What's with this talk about Congress punishing the District of Columbia because of former mayor Marion Barry's expected return to public office in January? No sooner had Barry been declared the winner in the Democratic primary contest for a Ward 8 council seat than the Associated Press reported that his election could place the District under increased congressional scrutiny. The AP wasn't alone.
Northern Virginia Republican congressman Tom Davis told USA Today that Barry's return to city government "probably doesn't help" Davis's bill to give D.C. voting representation in the House of Representatives. "The farther you get from Anacostia [Ward 8], the more adverse the reaction" to Barry, Davis is quoted as saying.
Any attempt to use Marion Barry against the District ought to be opposed with all the vigor that this town's 550,000-plus residents can muster. Barry's victory is the business of District residents. It falls to voters in Ward 8, not members of Congress, to hold Barry accountable for everything that he does or fails to do while in office. Congressional tampering with the District's powers of self-governance because of disdain for one legislator of a 13-member city council is ludicrous and offensive and, if carried out, would be an example of Capitol Hill bullying at its worst.
I don't share Barry's politics or his extracurricular interests, and I have said so emphatically in dozens of columns. But I do respect the voters who cast their ballots for him. Congress should do the same.
And why not? District residents have certainly accorded the same respect to their fellow Americans, who, goodness knows, have sent some first-class doozies to Washington.
For example, some of us still have a hard time understanding why voters in Indiana's 3rd Congressional District keep returning furniture salesman Mark Souder to Washington, since that Republican from northeastern Indiana seems chiefly interested in repealing gun control in the nation's capital to make it possible for Washingtonians to carry handguns on the job and at home and to have an unlimited supply of semiautomatic weapons.
Frankly, many of us have also been perplexed by the decision of citizens in Texas's 22nd District to saddle Congress with pest control operator Tom DeLay, who spends much of his time in Washington shaking the money trees where lobbyists hang out, when he's not hammering wayward Republicans.
Texas and Indiana voters are, of course, at liberty to select whomever they want as lawmakers. That being the case, why should the District pay a price for Marion Barry?
Nary a word of scorn was uttered by Republican congressional leaders against GOP voters in Tennessee's 8th Congressional District who brushed aside Dennis Bertrand, a write-in candidate and Iraq war veteran, last month and instead gave their votes and the Republican nomination to James L. Hart -- the candidate who considers African Americans as among the "less-favored races" because of "a lower brain size [and] lower IQ." Hart ranks Europeans among the "favored races" and believes the world will be a lot better off if never the twain shall meet. Heard any talk lately about disenfranchising Republican voters in west Tennessee?
But wouldn't you know it?
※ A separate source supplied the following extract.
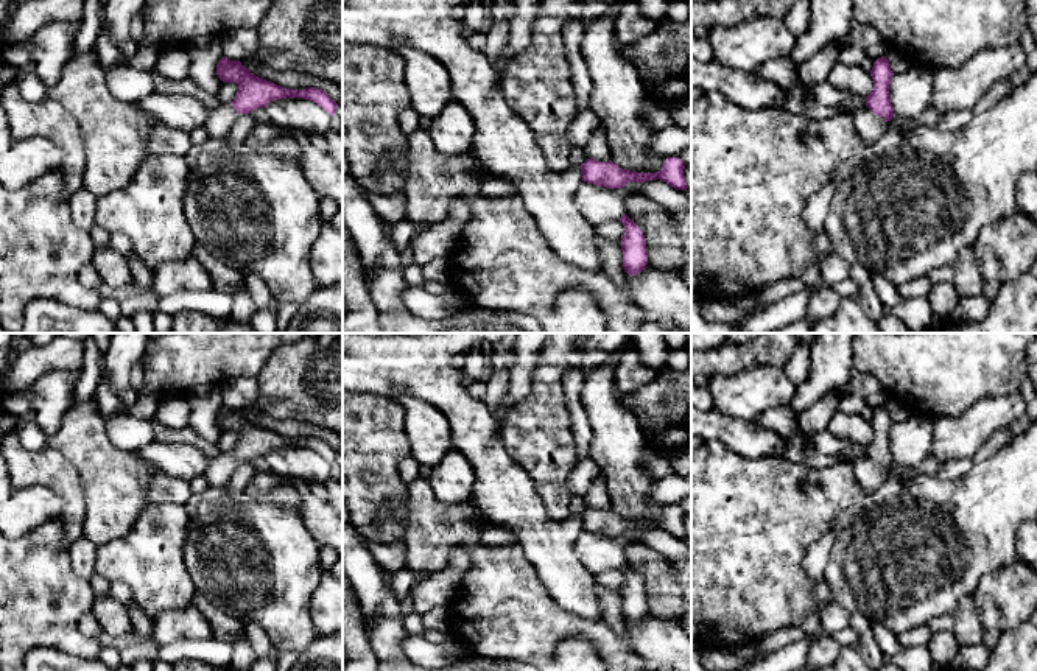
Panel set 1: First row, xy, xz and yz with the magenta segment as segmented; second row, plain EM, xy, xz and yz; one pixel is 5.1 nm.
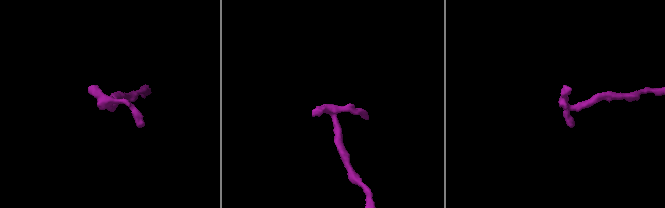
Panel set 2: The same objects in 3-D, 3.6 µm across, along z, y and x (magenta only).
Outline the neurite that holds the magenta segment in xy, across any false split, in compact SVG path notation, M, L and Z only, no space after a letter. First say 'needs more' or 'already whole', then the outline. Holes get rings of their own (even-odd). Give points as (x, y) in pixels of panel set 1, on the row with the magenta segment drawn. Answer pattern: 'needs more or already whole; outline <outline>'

Some of us in this town are getting all defensive because 4,728 Southeast Washington residents decided they wanted to be represented on the city council by Marion Barry. Mayor Anthony Williams, for instance, was quoted on a radio station as saying that when he travels outside the city and on Capitol Hill he expects he will have to defend Barry's election. The mayor doesn't have to -- and shouldn't -- do any such thing.
You ever hear Mississippians apologizing for sending rabid segregationists to Washington?
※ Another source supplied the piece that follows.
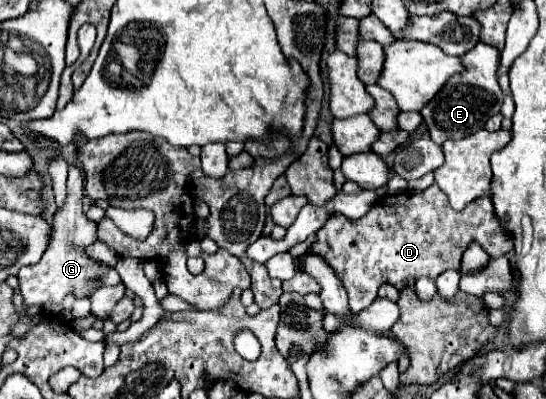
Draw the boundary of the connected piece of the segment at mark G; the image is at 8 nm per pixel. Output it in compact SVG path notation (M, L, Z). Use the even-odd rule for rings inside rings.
M70 166L68 170L68 196L64 200L64 206L56 210L52 224L50 224L50 246L46 248L44 256L34 266L24 266L18 272L20 282L20 294L24 298L22 312L26 312L32 306L46 306L46 304L60 304L70 292L76 298L90 298L94 290L102 286L114 286L120 282L118 272L114 272L110 266L90 258L86 254L86 246L94 244L98 240L98 224L90 218L86 218L86 212L82 208L84 198L84 174L80 166Z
Are folks in southwestern Indiana's 8th District taking hits for producing five-term GOP congressman John Hostettler -- he being the legislator who was busted in April and pleaded guilty to bringing a loaded Glock 9mm semiautomatic handgun to Louisville International Airport?
And no one is talking about turning off the flow of federal funds to Connecticut because its Republican governor resigned in the face of an impeachment inquiry and a federal corruption inquiry, the former mayor of Bridgeport was sent to prison on corruption charges, and the former mayor of Waterbury went to jail in a nasty child sex case. If residents of Connecticut are living out their lives in shame and guilt, I've missed it.
So what makes Tony Williams feel he has to explain Barry's victory in the District's poorest ward? It's almost as if Williams accepts the astigmatic view of the District held by some congressional leaders who regard themselves as latter-day Tarzans before whom D.C. leaders must prostrate themselves. An inferiority complex helps you assume that position.
District residents don't owe anyone an apology or explanation for what happened in Ward 8 on Tuesday. As with every other state, county, city and voting precinct in America, it's called democracy.